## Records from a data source
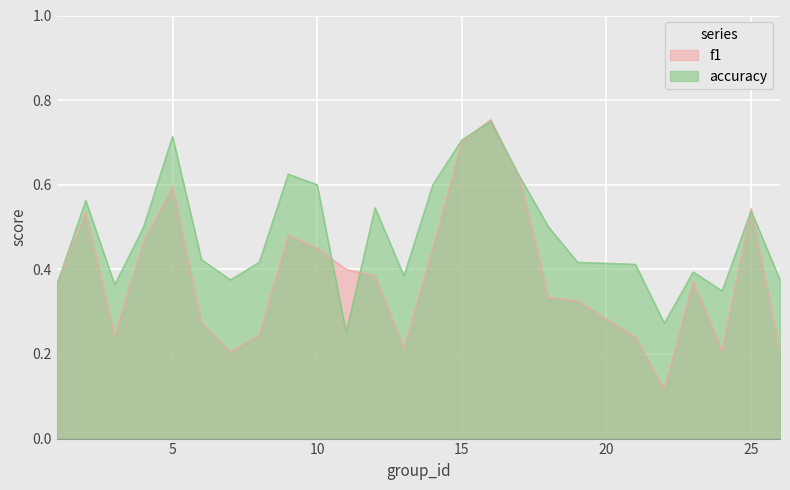

How many lines are shown in the chart?

2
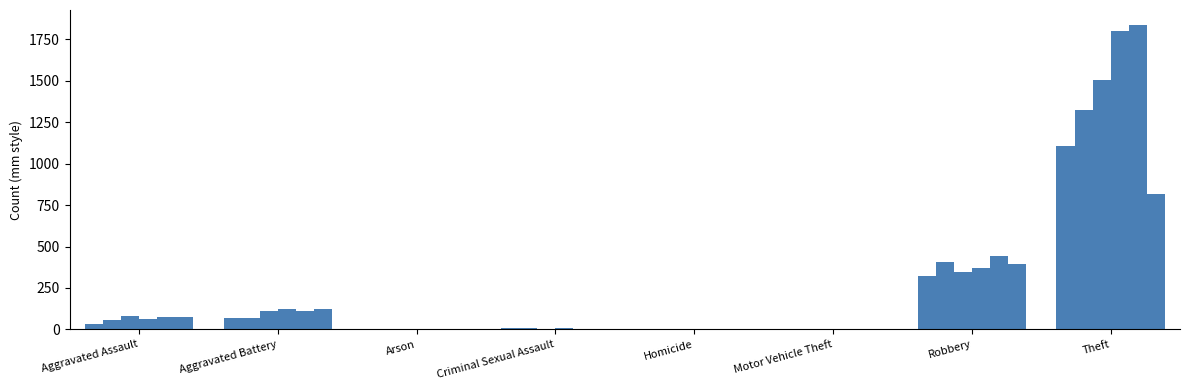

What is the total value across all series at Homicide?

6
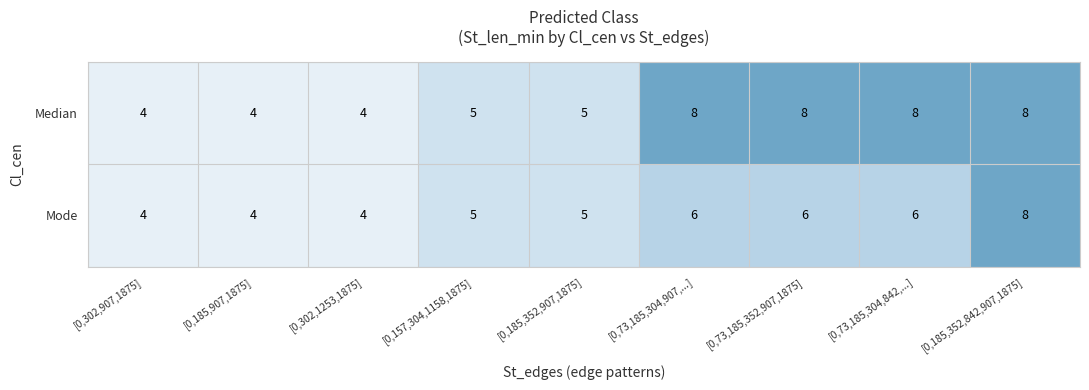

How many data points in Median are less than 5?

3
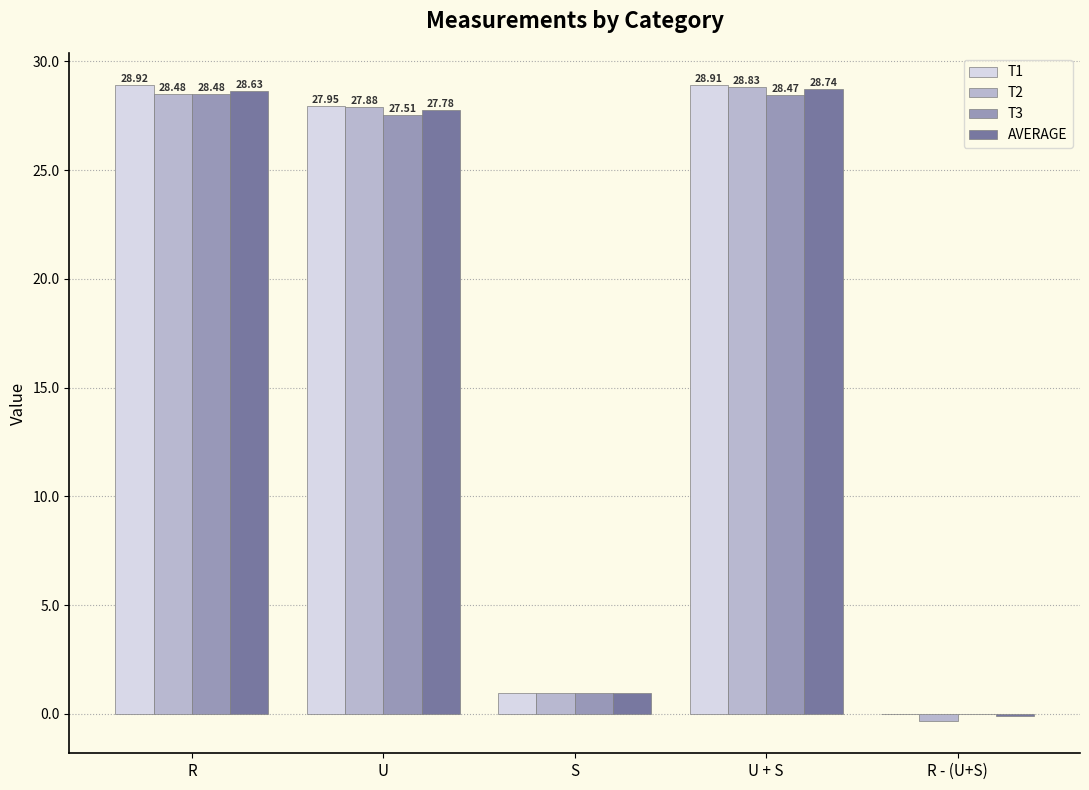

Which category has the highest value across all series?

R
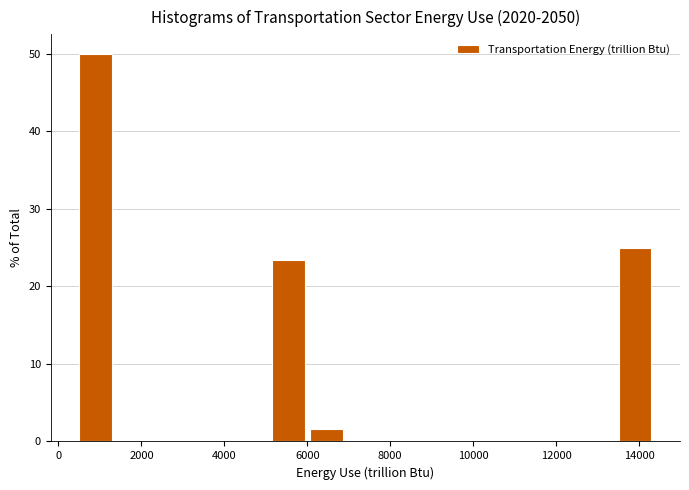

Reading left to right, list every bar in this chart as the range it spans on the x-axis followed by its height. Neither the bar edges nor the heights are printed on the chart, so give them approximately, as read against the axes.

400 to 1400: 50
1400 to 2200: 0
2200 to 3200: 0
3200 to 4200: 0
4200 to 5000: 0
5000 to 6000: 23
6000 to 7000: 2
7000 to 7800: 0
7800 to 8800: 0
8800 to 9800: 0
9800 to 10600: 0
10600 to 11600: 0
11600 to 12600: 0
12600 to 13400: 0
13400 to 14400: 25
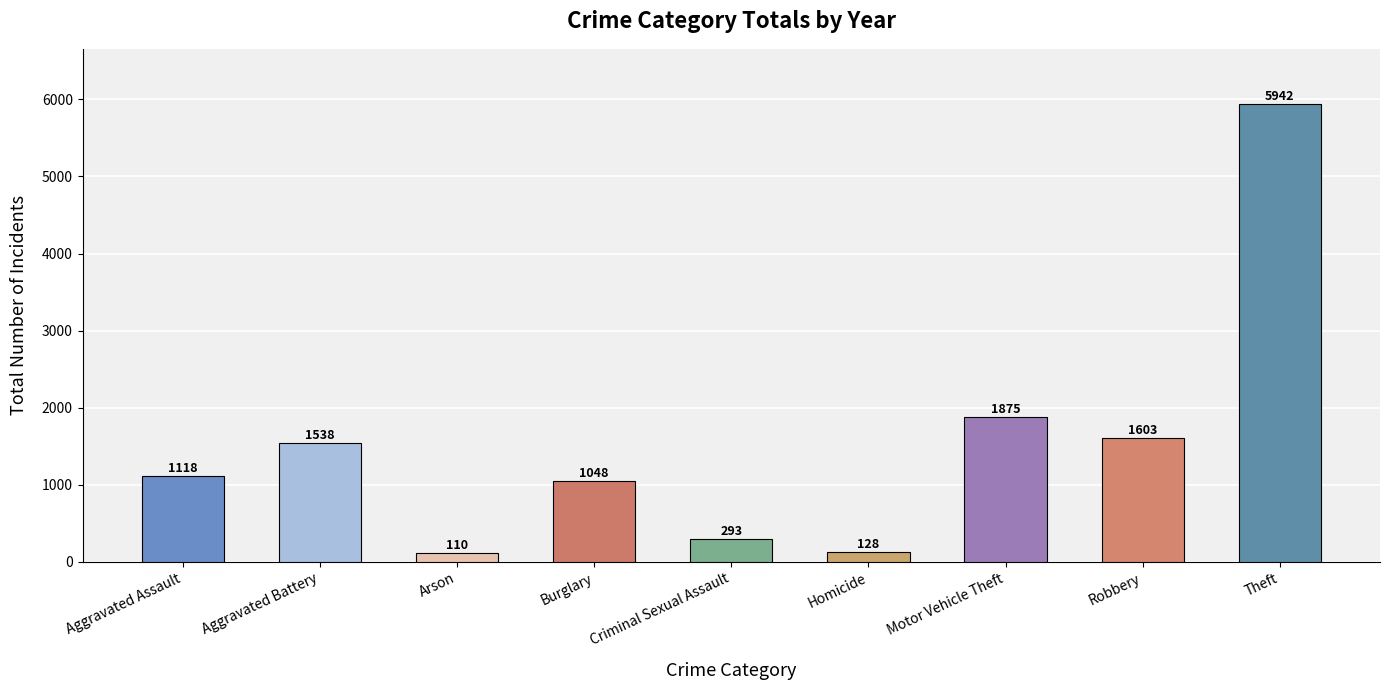

True or false: the data shows 401 at Robbery.

False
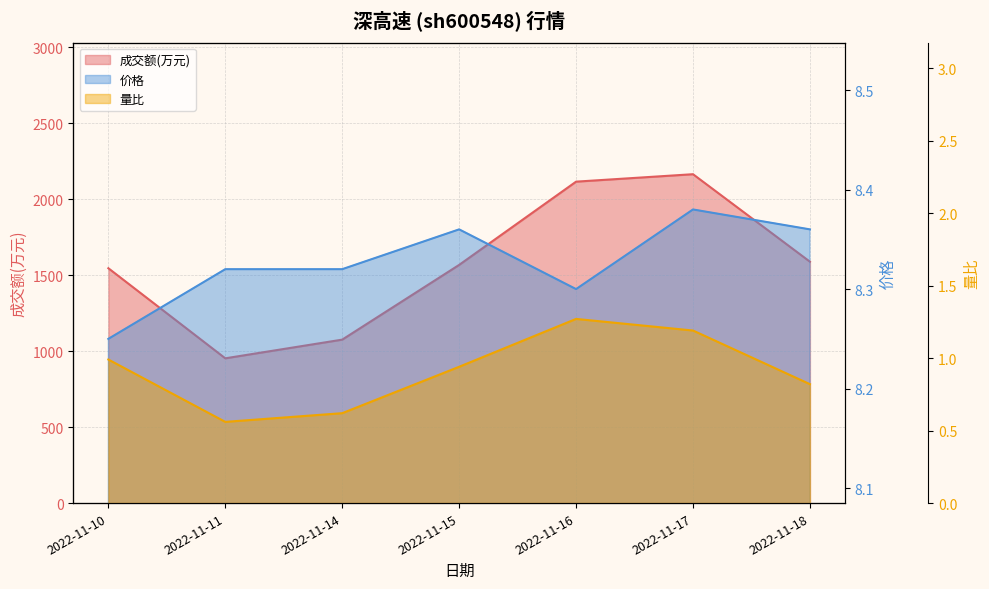

In 成交额(万元), how many points are lower than both neighbors (excluding endpoints)?

1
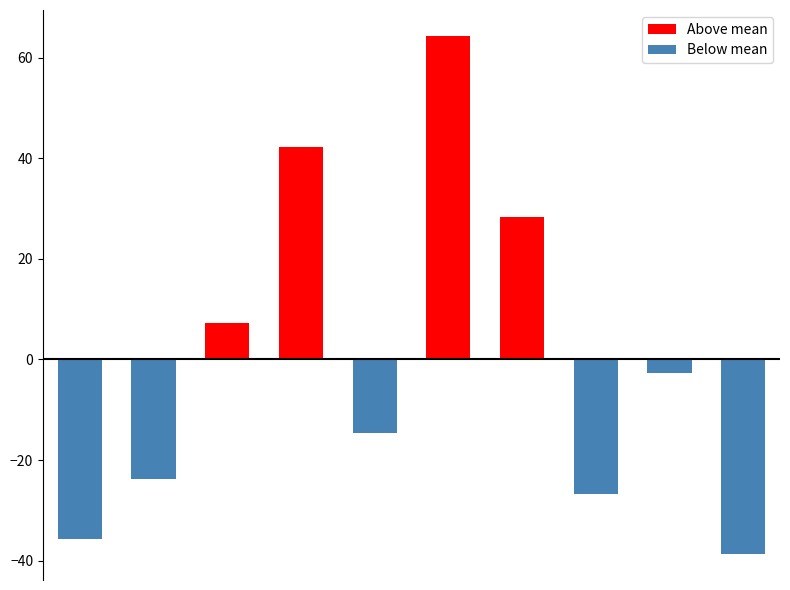

What is the value of the 10th bar from the left?

-38.7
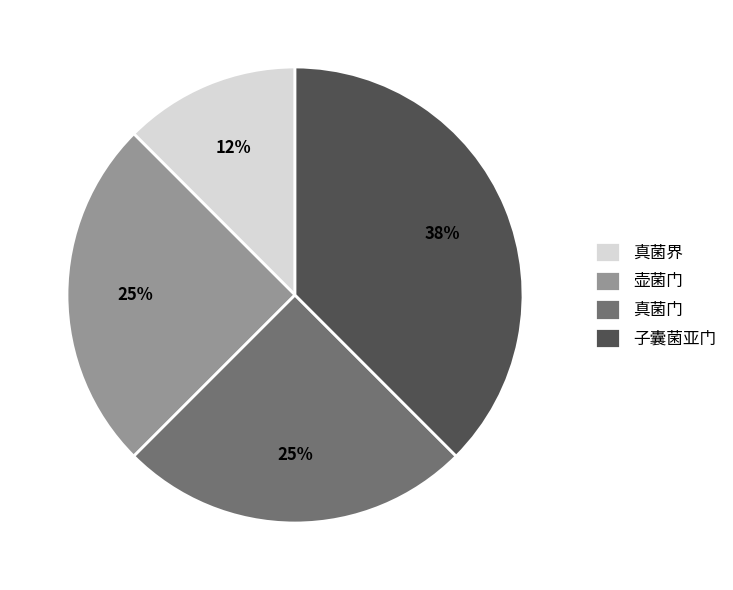

Which category has the biggest portion of the pie?

子囊菌亚门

## THE TASK
Format the records above as a JSON list of strings, one string per line, with blank lines dropped. Leave the pictures out of the answer.

## RESPONSE
[
  "How many lines are shown in the chart?",
  "2",
  "What is the total value across all series at Homicide?",
  "6",
  "How many data points in Median are less than 5?",
  "3",
  "Which category has the highest value across all series?",
  "R",
  "Reading left to right, list every bar in this chart as the range it spans on the x-axis followed by its height. Neither the bar edges nor the heights are printed on the chart, so give them approximately, as read against the axes.",
  "400 to 1400: 50",
  "1400 to 2200: 0",
  "2200 to 3200: 0",
  "3200 to 4200: 0",
  "4200 to 5000: 0",
  "5000 to 6000: 23",
  "6000 to 7000: 2",
  "7000 to 7800: 0",
  "7800 to 8800: 0",
  "8800 to 9800: 0",
  "9800 to 10600: 0",
  "10600 to 11600: 0",
  "11600 to 12600: 0",
  "12600 to 13400: 0",
  "13400 to 14400: 25",
  "True or false: the data shows 401 at Robbery.",
  "False",
  "In 成交额(万元), how many points are lower than both neighbors (excluding endpoints)?",
  "1",
  "What is the value of the 10th bar from the left?",
  "-38.7",
  "Which category has the biggest portion of the pie?",
  "子囊菌亚门"
]